Varkett the day before had completed a tactical communication class with the Washington State Criminal Justice Training Commission. He said he couldn’t just let the case go. First, he broke up the groups of officers around the scene, making sure only essential personnel remained. Doing that made the woman feel more comfortable, as it eliminated the perception that the groups could be talking about her.

Then he asked her if she would go on a walk with him.

After they got away from the others, they talked. Her body language opened up. He referred to her by her first name.
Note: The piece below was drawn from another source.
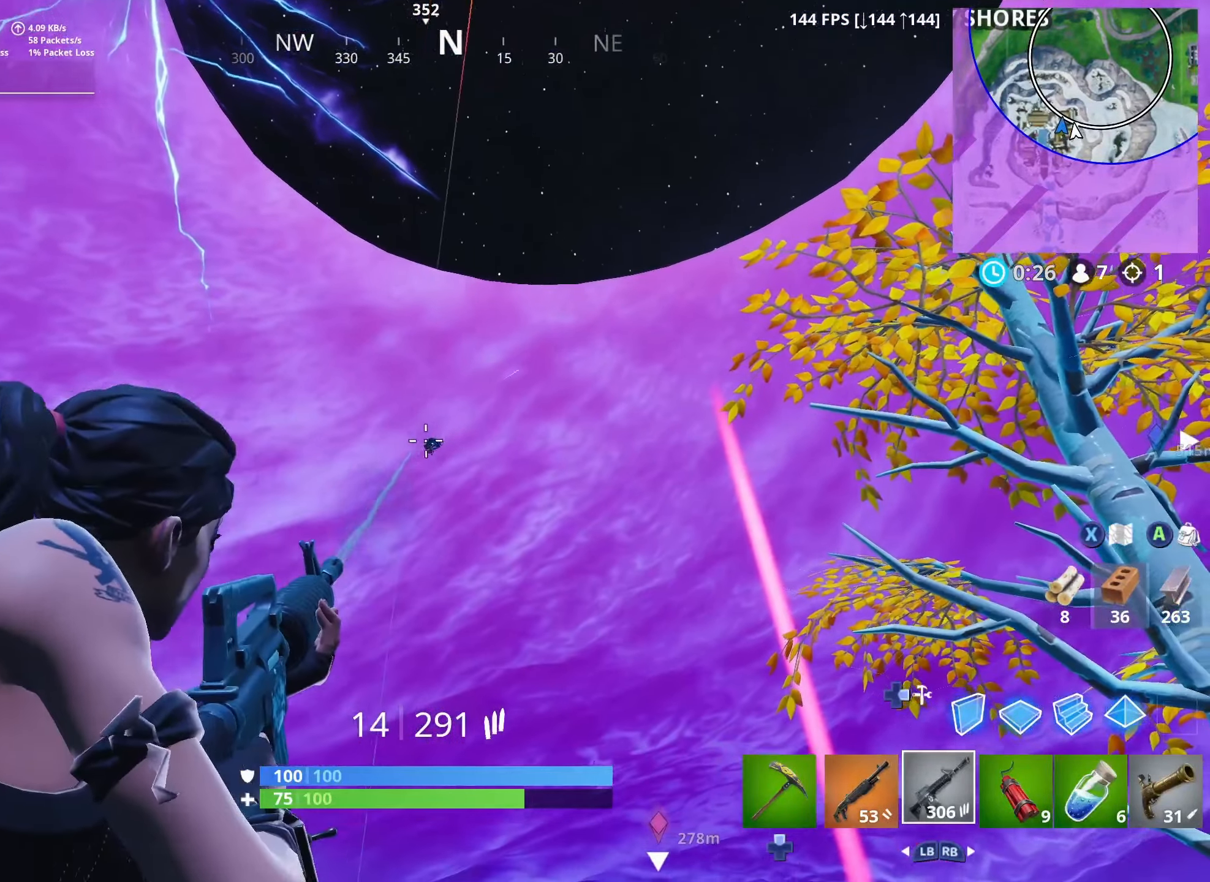
{"buttons": [], "left_stick": "center", "right_stick": "center", "events": [[33, "R2", "up"], [100, "right_stick", "down-right"], [117, "L2", "up"], [267, "L2", "down"], [283, "R2", "down"], [317, "right_stick", "center"], [400, "R2", "up"], [450, "L2", "up"]]}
He didn’t interrupt.

She started to tell him what happened.

From downrange to home range

The class Varkett took was designed for warfighters going to Afghanistan and elsewhere, said Stephen Lettic, advanced training and special projects manager for the commission.

Paid for by the Defense Advanced Research Projects Agency, the class focuses on teaching service members how to interact with anyone with respect and dignity, but still maintain control of the conversation and get desired information from them.

The class borrows tactics from civilian law enforcement as well as more advanced research, Lettic said. The tactics can be applied in any situation, but mainly is focused toward people who do not want to talk.

That can be anyone, from a wary Afghan villager to a DUI suspect.

“You want to leave them feeling, ‘that wasn’t so bad,’ ” Lettic said.

Building trust

Varkett said he almost lost all the ground he covered with the woman when he pulled out a pen to start writing things down.

Her body language changed. She started to close herself off again.

Varkett said it was a reaction to pull out his pen, but the class had taught him to take more care when it came to basic reactions.

“It’s someone’s life you’re dealing with,” Varkett said.

He put the pen away and they started talking again. Understanding her position, he told her that she wasn’t a victim here — she was a survivor.

Varkett said she broke down. Everything came spilling out, “and I was writing as fast as I could,” he said.

Safety, effectiveness

Some law enforcement officers say the tactics compromise officer safety, Varkett said, but he thinks just the opposite.

The class emphasizes situational awareness above all else, not just to keep the officer safe, but to inform the officer about things that could influence the conversation with the subject — like the groups of officers Varkett broke up.

“It doesn’t jeopardize my safety,” Varkett said, though he does have to multitask better.

It also boosts the mental health of the officer, Varkett said, likening it to a “refresh button” after three deployments, his last as a dog handler. The class allowed him to express himself, be more open not just with subjects in his law enforcement career but at home.

Varkett’s experience shows how effective the training can be, said D.C. Lescault, another organizer with the training commission. Soldiers who take the training can pass it on to other Soldiers, enhancing not only the Armed Forces’ communication skills, but its reputation.

It’s that kind of attitude that makes Varkett and his training valuable, said Varkett’s commanding officer, police Lt. Thomas M. Martin. How much an officer cares, and how he applies the training he’s got, makes all the difference.

While Lettic said more classes are in the works, Varkett said he will keep using it, and spreading it as much as he can.

“You should go home and try it,” he said.